Dr. Renee Engeln, a Northwestern University psychology professor and author of Beauty Sick: How the Cultural Obsession with Appearance Hurts Girls and Women, says that teens are especially vulnerable to pressure created by “social comparison,” in which people compare their own lives to the “carefully curated, filtered images” of others’ lives on platforms like Instagram.

“It’s hard not to compare yourself to the seemingly perfect lives of your peers. When that happens, teens feel like they’re falling short and feel pressure to spend more time and money on their appearance in order to keep up,” Engeln told Yahoo Style in an email. “If what you see on Instagram suggests that all of your peers are heading toward perfect-looking, highly expensive prom experiences, it’s natural that you’ll feel pressure to meet that same standard.”

THE MIDWEST

Midwestern teens might be the most conservative in the country, both in what they spend on prom and how they dress.

Teens in the Midwest spend the least on prom expenses, only $610 compared to nearly $700 in the Northeast, though they shell out the most on dresses, an average of $242.94. And you’re most likely to see “princess” and floor-length dresses in the Midwest. But the emphasis on dresses in the Midwest isn’t sentimental, at least not for long after prom: Teens in the Midwest are least likely to keep their prom dress and wear it again (then again, how many occasions do you have to wear “princess” dresses.)

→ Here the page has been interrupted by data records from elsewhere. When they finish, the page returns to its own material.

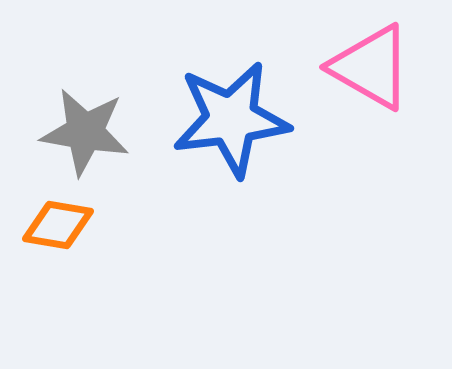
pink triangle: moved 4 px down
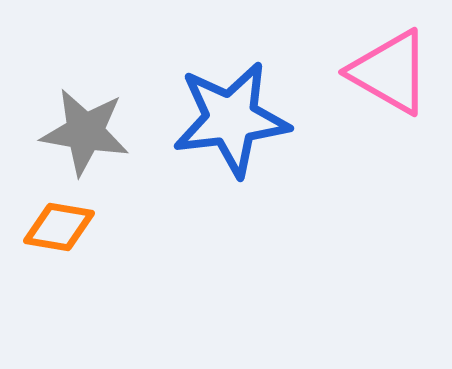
pink triangle: moved 19 px right, 5 px down
orange diamond: moved 1 px right, 2 px down
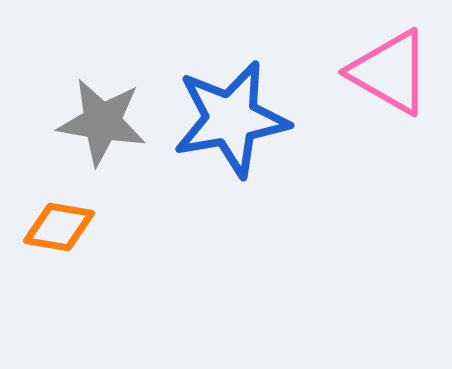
blue star: rotated 3 degrees counterclockwise
gray star: moved 17 px right, 10 px up
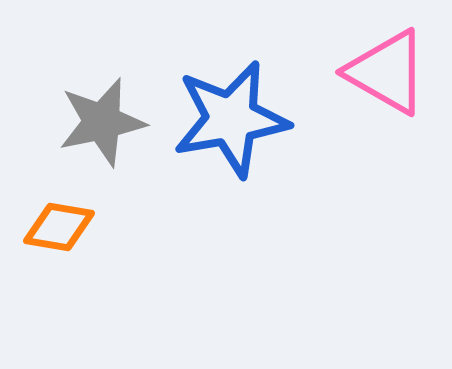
pink triangle: moved 3 px left
gray star: rotated 22 degrees counterclockwise
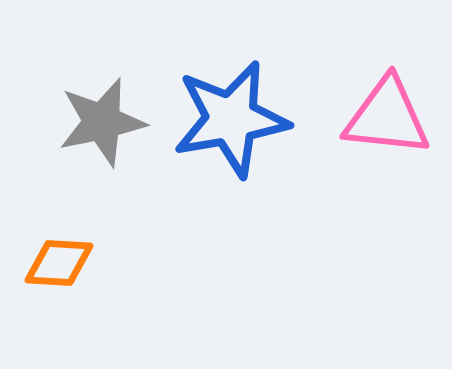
pink triangle: moved 45 px down; rotated 24 degrees counterclockwise
orange diamond: moved 36 px down; rotated 6 degrees counterclockwise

Faviana’s VanderMaas says the Yahoo Style survey results for popular dress styles in the Midwest mirror their own sales. Princess-style dresses are Faviana’s No. 1 seller in the Midwest, with a customer base that “really appreciates traditional prom detailing and silhouettes.” VanderMaas also says stricter dress codes may be a factor influencing what Midwest teens choose to wear to prom.

The dress codes don’t bother these teens, though. In fact, 71 percent of teens in the Midwest say they think a prom dress code is a good idea, more than any other region in the country.

Another conservative finding: Midwest teens are least likely to support the election of a transgender or non-binary student as prom king or queen than anywhere else.